Despite media pervasiveness, it is lately everyone’s favourite whipping boy. Phillipines’ President-elect Rodrigo Duterte justified the recent murder of a crime reporter by calling journalists corrupt; one was not “exempt from assassination” if one was “a son of a bitch”, he added. Duterte’s brother-from-another-mother, US presidential hopeful Donald Trump last week had a meltdown when reminded by journalists about his promise in February to donate to a US war veterans charity; till last week he had not done so. Trump called one persistent reporter “sleazy and dishonest”. And the prickliness extended to even the social media when former Miss Turkey Merve Buruksarac was last week sentenced to 14 months for insulting President Recep Tayyip Erdogan on Instagram.


In India, we had our junior minister for external affairs, the birthdate-challenged VK Singh (coiner of the charming “presstitute”) who said that last week’s attacks on Africans residing in Delhi was a “minor scuffle” that was blown up by the media. (“What is the media’s motive?” he asked on twitter. The answer: to inform the public.) And last week, Rajnath Singh’s home ministry de-registered veteran lawyer Indira Jaising’s NGO, Lawyers Collective, from foreign contributions — a day after she released journalist Rana Ayyub’s book Gujarat Files, which attempts to pin complicity in the 2002 riots on the state government, then headed by Prime Minister Narendra Modi. (One of the riot cases, at Gulberg Society, was decided this week. The pawns were indicted, the masterminds acquitted.)

But VK and Rajnath are small fry compared to Modi, who once called journalists “news traders” and last week lordly proclaimed that the coming end-of-term of Reserve Bank of India (RBI) Governor Raghuram Rajan ought not to be speculated upon by the media. First, the controversy was not started by the media but discussed in the media - by his own party-walla, Subramanian Swamy, who suffers from Twitter’s Tourette Sydrome.

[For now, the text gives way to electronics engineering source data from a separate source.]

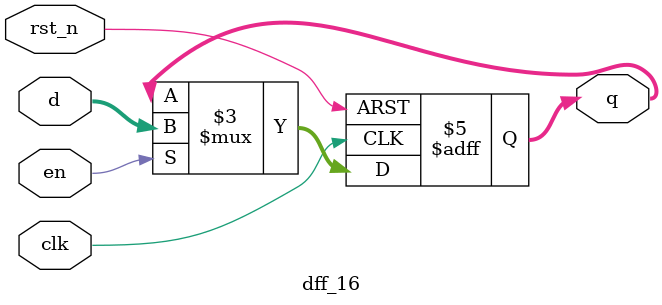
<source format=v>
module dff_16(q, d, en, rst_n, clk);
	input [15:0] d;
	input en, rst_n, clk;
	output reg [15:0] q;

	always @(posedge clk, negedge rst_n) begin
		if(rst_n) begin
			if(en) q <= d;
			else q <= q;
		end else q <= 0;
	end

endmodule

</source>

Second, anything that involves the public interest involves the media, particularly inflation, against which Rajan took a tough line (as opposed to lowering interest rates to ease corporate’s finances), giving India more credibility internationally than most people that Modi ever appointed.

Modi has a habit of thinking he knows best for the country - that he knows better than Parliament, better than his Council of Ministers, and even better than the Constitution of India. He and his cohort might try and paint the media as an evil vested interest but the truth is that the media is simply a forum for public debate. But I guess that’s the problem with tough-guy leaders - they don’t want a forum, they want an echo chamber.

What’s common to authoritarian leaders is their antipathy to facts. Trump reminds many Americans of former President Richard Nixon, who was famous for lying about his expansion of the Vietnam War to Laos and Cambodia (he eventually resigned when faced with impeachment over lying about the Watergate break-in). The government of India released its GDP growth figures, which led the world at 7.6 per cent; but during the past week, a number of respected writers have pointed out how fudged these figures actually are. (Inflation of growth figures is another hallmark of this government.)

Facts are an uncomfortable metric when governance depends on perception. Authoritarian leaders such as who we have now, or what is around the corner (Marine Le Pen in France, Matteo Salvini in Italy) depend on perception for their assumption of power - by playing on insecurities and promising muscular solutions - and for their continuance in power. If facts come in the way, then facts be damned. So in the coming years, expect more and more tough guys to do more and more media-bashing. But also expect more and more media. Because after all, despite the strong men, we’re addicted to democracy.